As we age, there are nutrition-related changes that make supplementation important, especially for those who are over 50 years old. According to US National Health and Nutrition Examination Survey (NHANES) data, older adults often fall short of meeting their needs for certain nutrients.1 Read on to discover the vitamins and supplements that are particularly important as we get older.
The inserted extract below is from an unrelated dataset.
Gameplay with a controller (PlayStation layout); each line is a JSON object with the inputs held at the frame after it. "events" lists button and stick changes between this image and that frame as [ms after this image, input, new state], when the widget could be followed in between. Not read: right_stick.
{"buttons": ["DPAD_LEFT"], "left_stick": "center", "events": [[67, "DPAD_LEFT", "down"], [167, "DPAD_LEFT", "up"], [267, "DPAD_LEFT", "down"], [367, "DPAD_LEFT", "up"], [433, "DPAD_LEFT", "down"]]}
A daily multivitamin/mineral supplement formulated for adults over 50 can help fill nutritional gaps in their diet. A multivitamin based on age (50+) and gender is suggested to meet the changing nutritional needs for adults. For example, a multivitamin for those 50+ does not need to contain iron. Iron requirements decrease with age and most adults meet their daily iron needs through diet alone. Supplemental iron may not be needed unless recommended by a physician or health care professional.
Vitamin B12 or B-Complex
Vitamin B12 is one of the B vitamins and is important for converting the food you eat into cellular energy, as well as red blood cell formation and normal function of the nervous system.† Adults over 50 are at greater risk of low vitamin B12 levels. As we get older, our bodies release less stomach acid and stomach enzymes that are needed for B12 digestion and absorption. Because of the age-related changes in B12 absorption and utilization, older adults are often advised to supplement with Vitamin B12 or a B-Complex that includes B12.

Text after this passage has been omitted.